◆ Текст задания:
Ответьте кратко по тексту о Маргарите Ле Петур:
1. Какой датой помечено письмо лионского судебного чиновника?
2. Как звали жену Жана де Варлюса?
3. Смотрителем чего по совместительству был королевский палач Парижа?

◆ Исходный текст:
И все же история приключений Маргариты Ле Петур — в том виде, в каком она дошла до нас, — не лишена «темных» мест. Возможно, главным побудительным мотивом для решения стать палачом действительно являлось стремление молодой женщины скрыть свой пол и тем самым сохранить независимость в мужском обществе Франции XVIII в… Однако причины, вынудившие ее уйти из дома, а также обстоятельства раскрытия совершенного ею обмана по-прежнему остаются не совсем ясны.

В том, что касается последнего вопроса, то версия, изложенная в официальных документах и, прежде всего, в письме лионского судебного чиновника от 20 января 1749 г., представляется мне наиболее достоверной. Напомню, что речь шла о вероятном участии нашей героини в преступлениях банды воров, для которых она являлась скупщицей краденого. Как свидетельствуют материалы судебной практики, в этой роли еще с периода Средневековья могли выступать как мужчины, так и женщины. К примеру, в уже упоминавшемся выше «Уголовном регистре Шатле», составленном секретарем суда этой парижской тюрьмы Аломом Кашмаре в самом конце XIV в., приводилось дело неких Жана де Варлюса (de Warlus) и его жены Аделины, совместно занимавшихся именно этим «ремеслом» (mestier)[1177]. Оба они также являлись членами весьма разветвленной шайки воров, которые сбывали через них украденные вещи (серебряную посуду, оружие, одежду). Со своими «поставщиками» супруги встречались среди белого дня, на рынке, а для того, чтобы окружающие не заподозрили их в знакомстве с подозрительными личностями, они разработали свой тайный язык: проходя мимо Жана и Аделины, их сообщники должны были особым образом дотронуться до носа, что означало наличие у них очередной партии «товара». После чего супруги удалялись один за другим в ближайшую таверну, где и совершалась сделка[1178].

Любопытно, что и любой городской палач в действительности прекрасно подходил на роль скупщика краденого. Хотя представители этой профессии, как уже говорилось, не пользовались особой любовью окружающих и без крайней надобности их никто обычно не посещал, они, тем не менее, регулярно имели дело с низами общества, причем сталкивались с ними не только на эшафоте. Так, королевский палач Парижа, к примеру, являлся по совместительству смотрителем публичных домов и бань французской столицы, сконцентрированных в торговом районе Ле Аль, где проживал самый отъявленный сброд[1179]. Собственно, именно там обитали и уже знакомые нам Жан и Аделина де Варлюс, а также их сообщники. Так что и в Лионе начала XVIII в. ситуация могла оказаться идентичной.

◆ Предоставленный список:

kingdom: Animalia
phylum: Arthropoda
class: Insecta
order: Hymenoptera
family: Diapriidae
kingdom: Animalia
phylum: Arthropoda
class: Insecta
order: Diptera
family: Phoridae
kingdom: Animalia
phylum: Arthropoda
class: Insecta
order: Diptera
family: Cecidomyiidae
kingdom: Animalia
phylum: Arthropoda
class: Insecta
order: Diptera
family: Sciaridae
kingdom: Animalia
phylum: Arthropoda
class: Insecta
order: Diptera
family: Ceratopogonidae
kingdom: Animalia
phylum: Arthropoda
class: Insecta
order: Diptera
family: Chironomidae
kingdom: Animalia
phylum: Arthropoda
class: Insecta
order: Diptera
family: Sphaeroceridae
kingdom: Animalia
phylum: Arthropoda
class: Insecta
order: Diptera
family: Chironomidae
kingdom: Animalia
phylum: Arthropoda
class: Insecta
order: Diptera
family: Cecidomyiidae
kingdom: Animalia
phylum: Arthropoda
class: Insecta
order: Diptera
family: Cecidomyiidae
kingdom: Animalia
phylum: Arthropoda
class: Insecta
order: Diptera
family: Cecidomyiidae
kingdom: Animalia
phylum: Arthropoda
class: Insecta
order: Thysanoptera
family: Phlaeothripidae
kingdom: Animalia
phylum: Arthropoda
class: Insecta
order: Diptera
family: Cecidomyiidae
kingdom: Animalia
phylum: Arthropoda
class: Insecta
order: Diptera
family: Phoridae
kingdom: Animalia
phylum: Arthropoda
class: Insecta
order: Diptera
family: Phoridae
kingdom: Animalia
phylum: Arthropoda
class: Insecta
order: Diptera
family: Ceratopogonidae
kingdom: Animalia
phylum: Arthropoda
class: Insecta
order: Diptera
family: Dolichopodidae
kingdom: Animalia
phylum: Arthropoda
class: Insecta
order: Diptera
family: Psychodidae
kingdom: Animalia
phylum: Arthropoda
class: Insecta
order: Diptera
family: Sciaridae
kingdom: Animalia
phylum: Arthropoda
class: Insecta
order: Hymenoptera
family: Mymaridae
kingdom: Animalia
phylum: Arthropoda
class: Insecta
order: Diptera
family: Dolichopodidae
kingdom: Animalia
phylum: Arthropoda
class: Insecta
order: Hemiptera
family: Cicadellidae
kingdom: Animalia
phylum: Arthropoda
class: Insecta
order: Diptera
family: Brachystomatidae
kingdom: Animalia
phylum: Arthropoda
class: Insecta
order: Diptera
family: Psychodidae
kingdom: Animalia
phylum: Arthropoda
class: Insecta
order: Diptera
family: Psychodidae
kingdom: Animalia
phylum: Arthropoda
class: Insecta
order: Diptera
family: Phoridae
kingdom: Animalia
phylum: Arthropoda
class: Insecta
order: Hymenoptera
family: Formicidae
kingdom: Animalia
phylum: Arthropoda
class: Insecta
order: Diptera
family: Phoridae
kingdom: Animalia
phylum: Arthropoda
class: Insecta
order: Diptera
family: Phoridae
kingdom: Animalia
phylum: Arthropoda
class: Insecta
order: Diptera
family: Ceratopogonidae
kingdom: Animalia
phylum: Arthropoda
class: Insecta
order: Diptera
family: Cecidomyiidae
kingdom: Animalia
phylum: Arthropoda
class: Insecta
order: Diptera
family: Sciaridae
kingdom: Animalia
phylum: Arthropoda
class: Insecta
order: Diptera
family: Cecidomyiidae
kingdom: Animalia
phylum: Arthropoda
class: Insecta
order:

◆ Результат ниже:
1. 20 января 1749 г.
2. Аделина.
3. Публичных домов и бань французской столицы.